In 1997, Leviev organized the Federation of Jewish Communities of Russia (FEOR) (Федерацию Еврейских Общин России (ФЕОР)) for Russian Jews. He also serves as president of the Federation of Jewish Communities of the CIS (FJC), an umbrella body representing Jewish communities across the former Soviet Union, though it is regarded by some observers as an organization founded to counter Jewish groups critical of the Russian government.
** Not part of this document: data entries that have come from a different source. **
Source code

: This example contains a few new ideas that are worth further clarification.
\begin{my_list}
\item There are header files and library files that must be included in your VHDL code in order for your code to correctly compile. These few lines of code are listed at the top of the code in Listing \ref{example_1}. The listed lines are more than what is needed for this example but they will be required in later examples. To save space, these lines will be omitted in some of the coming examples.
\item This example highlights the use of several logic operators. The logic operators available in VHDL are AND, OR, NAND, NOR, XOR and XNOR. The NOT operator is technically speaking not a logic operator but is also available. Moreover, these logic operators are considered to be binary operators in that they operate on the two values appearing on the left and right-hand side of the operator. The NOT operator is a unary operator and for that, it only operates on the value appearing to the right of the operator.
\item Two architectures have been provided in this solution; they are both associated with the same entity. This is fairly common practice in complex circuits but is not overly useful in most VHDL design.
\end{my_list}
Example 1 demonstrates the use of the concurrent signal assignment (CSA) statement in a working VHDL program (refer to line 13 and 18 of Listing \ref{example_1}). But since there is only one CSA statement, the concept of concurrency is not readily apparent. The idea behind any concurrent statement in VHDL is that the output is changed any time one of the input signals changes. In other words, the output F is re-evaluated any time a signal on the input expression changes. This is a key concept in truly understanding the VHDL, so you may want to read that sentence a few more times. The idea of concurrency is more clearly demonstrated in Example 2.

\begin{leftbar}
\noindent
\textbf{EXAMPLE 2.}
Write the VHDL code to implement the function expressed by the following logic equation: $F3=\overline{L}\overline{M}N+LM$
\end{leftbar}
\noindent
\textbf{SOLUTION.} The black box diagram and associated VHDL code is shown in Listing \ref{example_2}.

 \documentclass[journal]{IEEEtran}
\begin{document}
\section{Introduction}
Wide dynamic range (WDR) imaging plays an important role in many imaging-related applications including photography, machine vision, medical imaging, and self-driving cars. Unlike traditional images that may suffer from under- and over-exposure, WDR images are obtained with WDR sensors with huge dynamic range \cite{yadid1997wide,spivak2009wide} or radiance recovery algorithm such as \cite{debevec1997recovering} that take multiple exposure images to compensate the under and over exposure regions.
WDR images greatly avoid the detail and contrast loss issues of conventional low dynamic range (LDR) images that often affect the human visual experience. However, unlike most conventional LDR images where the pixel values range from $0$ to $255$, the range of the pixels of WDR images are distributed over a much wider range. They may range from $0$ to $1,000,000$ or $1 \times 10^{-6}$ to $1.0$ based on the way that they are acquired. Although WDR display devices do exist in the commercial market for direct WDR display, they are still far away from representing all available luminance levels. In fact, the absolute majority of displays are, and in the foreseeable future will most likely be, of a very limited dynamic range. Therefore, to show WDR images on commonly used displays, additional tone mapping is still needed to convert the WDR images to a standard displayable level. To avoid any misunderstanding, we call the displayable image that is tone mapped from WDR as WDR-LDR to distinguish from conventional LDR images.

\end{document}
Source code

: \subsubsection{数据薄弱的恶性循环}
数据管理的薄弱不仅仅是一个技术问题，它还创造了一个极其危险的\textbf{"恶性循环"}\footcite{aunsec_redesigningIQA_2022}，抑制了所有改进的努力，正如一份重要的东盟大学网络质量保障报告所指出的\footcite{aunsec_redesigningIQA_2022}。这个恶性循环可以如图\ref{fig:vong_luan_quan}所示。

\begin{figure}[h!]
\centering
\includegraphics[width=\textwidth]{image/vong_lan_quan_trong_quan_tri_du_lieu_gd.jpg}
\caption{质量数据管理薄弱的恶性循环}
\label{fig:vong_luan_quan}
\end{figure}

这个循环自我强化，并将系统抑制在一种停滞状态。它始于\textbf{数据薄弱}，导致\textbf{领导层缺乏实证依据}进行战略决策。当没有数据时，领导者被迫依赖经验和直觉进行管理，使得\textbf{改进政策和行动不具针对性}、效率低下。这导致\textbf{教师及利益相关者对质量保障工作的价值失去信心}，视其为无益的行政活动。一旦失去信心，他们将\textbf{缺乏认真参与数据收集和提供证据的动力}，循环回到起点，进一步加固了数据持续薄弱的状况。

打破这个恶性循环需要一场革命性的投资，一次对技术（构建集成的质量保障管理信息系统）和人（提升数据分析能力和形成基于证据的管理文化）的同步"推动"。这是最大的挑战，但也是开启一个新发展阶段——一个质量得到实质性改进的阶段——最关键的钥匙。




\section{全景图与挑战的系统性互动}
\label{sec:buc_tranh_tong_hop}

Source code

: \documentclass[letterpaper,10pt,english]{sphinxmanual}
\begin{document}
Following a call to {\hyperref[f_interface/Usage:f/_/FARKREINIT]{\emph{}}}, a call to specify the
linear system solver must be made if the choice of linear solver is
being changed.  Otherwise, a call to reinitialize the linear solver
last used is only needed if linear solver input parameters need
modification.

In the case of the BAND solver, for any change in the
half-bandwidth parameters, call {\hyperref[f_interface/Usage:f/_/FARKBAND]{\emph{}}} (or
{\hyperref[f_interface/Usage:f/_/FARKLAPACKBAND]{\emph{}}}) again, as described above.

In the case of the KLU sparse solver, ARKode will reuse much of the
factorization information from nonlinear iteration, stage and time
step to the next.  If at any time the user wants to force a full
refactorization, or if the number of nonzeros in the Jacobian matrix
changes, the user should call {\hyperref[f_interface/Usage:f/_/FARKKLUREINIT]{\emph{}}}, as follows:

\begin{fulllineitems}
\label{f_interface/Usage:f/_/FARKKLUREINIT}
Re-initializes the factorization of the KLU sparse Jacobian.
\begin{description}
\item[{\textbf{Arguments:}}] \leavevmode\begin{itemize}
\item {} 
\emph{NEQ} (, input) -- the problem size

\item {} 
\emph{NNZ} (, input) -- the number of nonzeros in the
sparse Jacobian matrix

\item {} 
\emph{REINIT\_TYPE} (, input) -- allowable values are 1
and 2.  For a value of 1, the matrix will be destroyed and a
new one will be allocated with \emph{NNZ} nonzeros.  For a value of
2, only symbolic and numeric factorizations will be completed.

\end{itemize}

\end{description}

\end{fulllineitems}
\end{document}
In 1992, Leviev established the Ohr Avner Foundation, named in memory of his father, Rabbi Avner Leviev. While founded initially to restore Jewish communal life and education following the fall of the Soviet Union, the foundation developed into a global educational and philanthropic network operated by regional leadership:
- Israel: Directed by CEO Rabbi Yehuda Blau, the foundation's Israeli operations fund and oversee a nationwide network of dozens of day schools, early childhood centers, and community welfare programs. Its flagship campus is the Kfar Sitrin youth village and engineering college near Mount Carmel, heavily dedicated to immigrant youth absorption and participants in the Naale program.
- United States: Headed by CEO Rabbi Zalman Zvulonov, Leviev's foundation built extensive educational and communal infrastructure for the Bukharian and Russian-speaking Jewish diaspora in New York. This includes the Jewish Institute of Queens (JIQ) campus, high schools, and the Bukharian Jewish Community Center (BJCC) in Queens.
- Former Soviet Union: Managed by Director Rabbi David Mondshine, the foundation continues to support Jewish day schools, youth camps, and welfare programs across Russia, Ukraine, Azerbaijan, and Central Asia.

==Personal life==
Leviev moved to Hampstead, London, with his wife Olga and their two children in 2007. As a keen follower of golf, Leviev also maintains a house in the beach resort of Ponte Vedra, Florida.

On 6 November 2018 Leviev's son, Zevulun, was arrested in Israel for suspected illegal diamond smuggling from Russia to Israel through LLD Diamonds.

In July 2022, it was reported that Leviev had applied for Portuguese citizenship on the basis of being a descendant of Sephardic Jews from Spain.